At 40 years and still blind, Opwonya employs four caretakers on two different farms that shelter 36 and 44 bee hives respectively.
Tilling the ground for food will forever be his wife’s life now that she has oxen.

He plans to be a lead bee farmer in northern Uganda by operating at least 1,000 hives and believes that NSSF Friends with Benefits contest he is participating in is part of how he will get there.
If he wins the Shs30m cash prize, he will immediately expand his farm and explore value addition.
“The machine for picking bee venom costs over Shs700,000. I am not in position to have a candle making machine or one to process the propolis but I will have them in future when I get more capital,” Opwonya says.

Key issues
Pay out:According to the current data from NSSF, there has been a 29 per cent increase in the amount of money paid in benefits to qualifying members from Shs278b in 2017 to Shs360b in 2018. The number of beneficiaries also increased from 19,027 to 23,665.
Focus areas of submitted stories: The stories submitted touched most of the benefits the Fund offers which include age benefit given to a member who has reached 55 years, survivors benefit, withdrawal benefit, invalidity benefit, exempted employment paid to members that join employment categories that are exempted from NSSF contributions and emigration grant paid to a contributing member who has been working in Uganda and is leaving the country permanently.

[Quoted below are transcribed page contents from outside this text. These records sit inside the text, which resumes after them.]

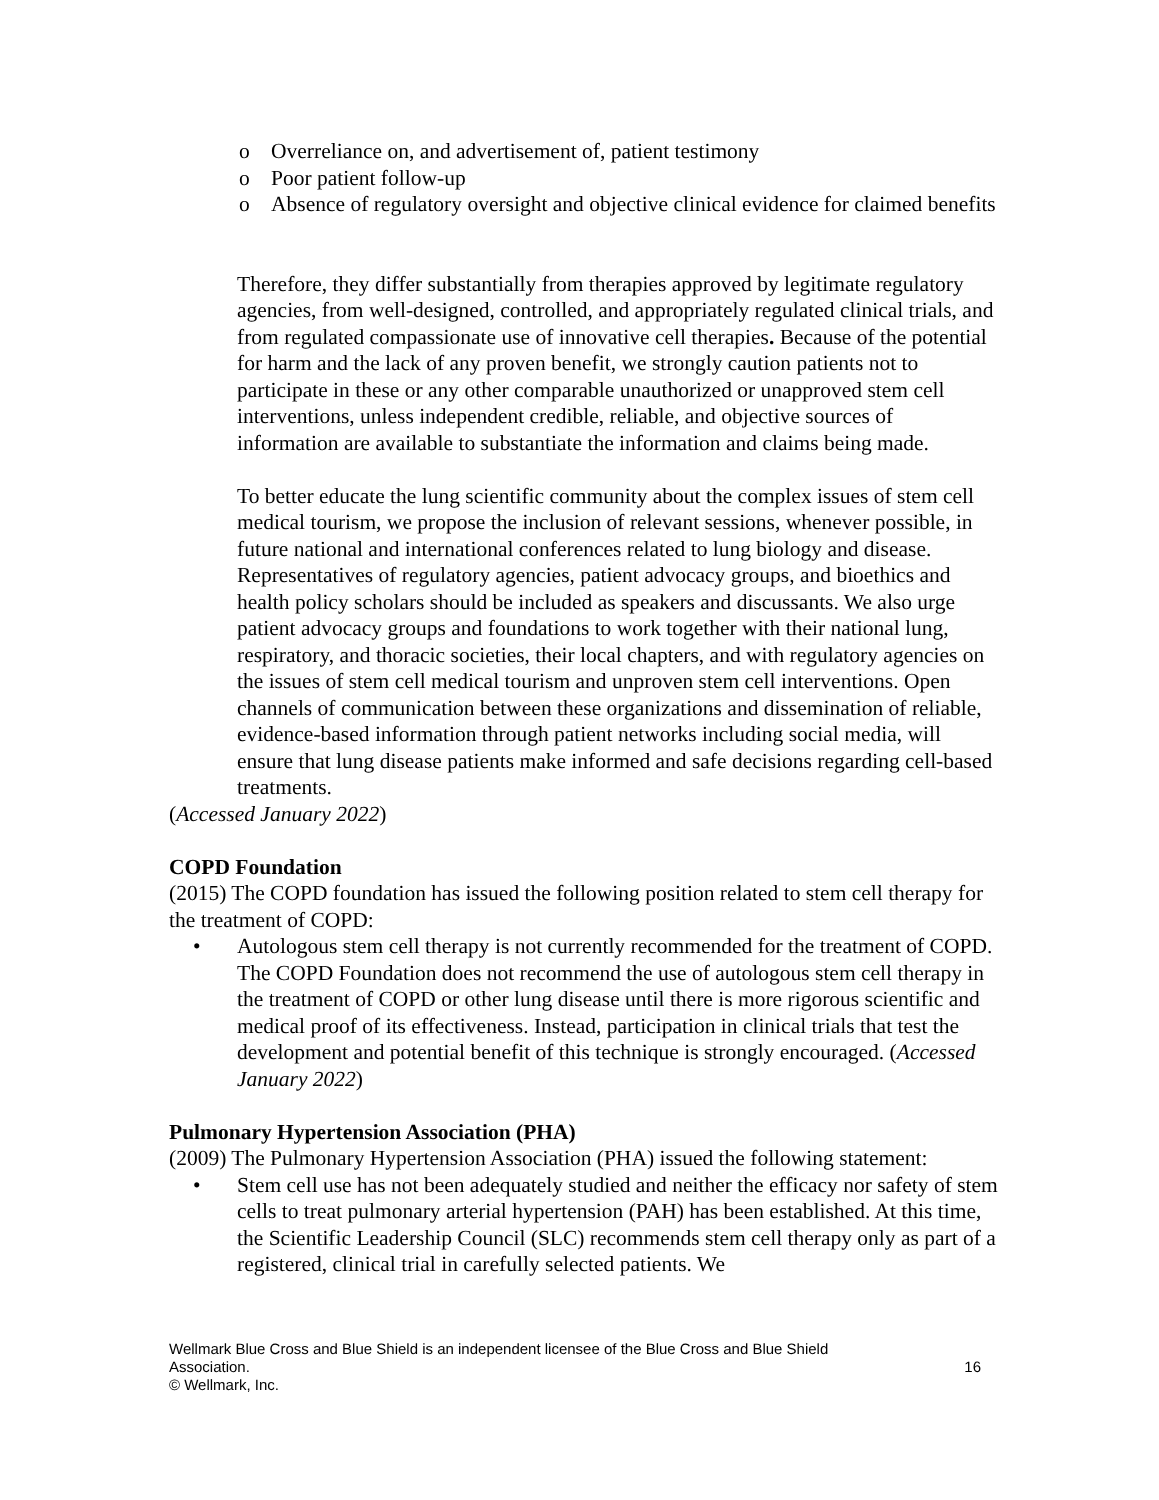o Overreliance on, and advertisement of, patient testimony
o Poor patient follow-up
o Absence of regulatory oversight and objective clinical evidence for claimed benefits
Therefore, they differ substantially from therapies approved by legitimate regulatory agencies, from well-designed, controlled, and appropriately regulated clinical trials, and from regulated compassionate use of innovative cell therapies. Because of the potential for harm and the lack of any proven benefit, we strongly caution patients not to participate in these or any other comparable unauthorized or unapproved stem cell interventions, unless independent credible, reliable, and objective sources of information are available to substantiate the information and claims being made.
To better educate the lung scientific community about the complex issues of stem cell medical tourism, we propose the inclusion of relevant sessions, whenever possible, in future national and international conferences related to lung biology and disease. Representatives of regulatory agencies, patient advocacy groups, and bioethics and health policy scholars should be included as speakers and discussants. We also urge patient advocacy groups and foundations to work together with their national lung, respiratory, and thoracic societies, their local chapters, and with regulatory agencies on the issues of stem cell medical tourism and unproven stem cell interventions. Open channels of communication between these organizations and dissemination of reliable, evidence-based information through patient networks including social media, will ensure that lung disease patients make informed and safe decisions regarding cell-based treatments.
(Accessed January 2022)
COPD Foundation
(2015) The COPD foundation has issued the following position related to stem cell therapy for the treatment of COPD:
• Autologous stem cell therapy is not currently recommended for the treatment of COPD. The COPD Foundation does not recommend the use of autologous stem cell therapy in the treatment of COPD or other lung disease until there is more rigorous scientific and medical proof of its effectiveness. Instead, participation in clinical trials that test the development and potential benefit of this technique is strongly encouraged. (Accessed January 2022)
Pulmonary Hypertension Association (PHA)
(2009) The Pulmonary Hypertension Association (PHA) issued the following statement:
• Stem cell use has not been adequately studied and neither the efficacy nor safety of stem cells to treat pulmonary arterial hypertension (PAH) has been established. At this time, the Scientific Leadership Council (SLC) recommends stem cell therapy only as part of a registered, clinical trial in carefully selected patients. We
Wellmark Blue Cross and Blue Shield is an independent licensee of the Blue Cross and Blue Shield
Association. 16
© Wellmark, Inc.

About “Friends with benefits”
Encouraging the savings culture: The NSSF “Friends with benefits” campaign, now in its third year, is a TV show designed to encourage a savings culture in Uganda as well as impart financial literacy among savers, by showcasing stories of NSSF beneficiaries who received their savings and did something life-changing.
The show profiles former NSSF members who received and invested or used their NSSF benefits to improve their lives, those of their families and even the communities they live in.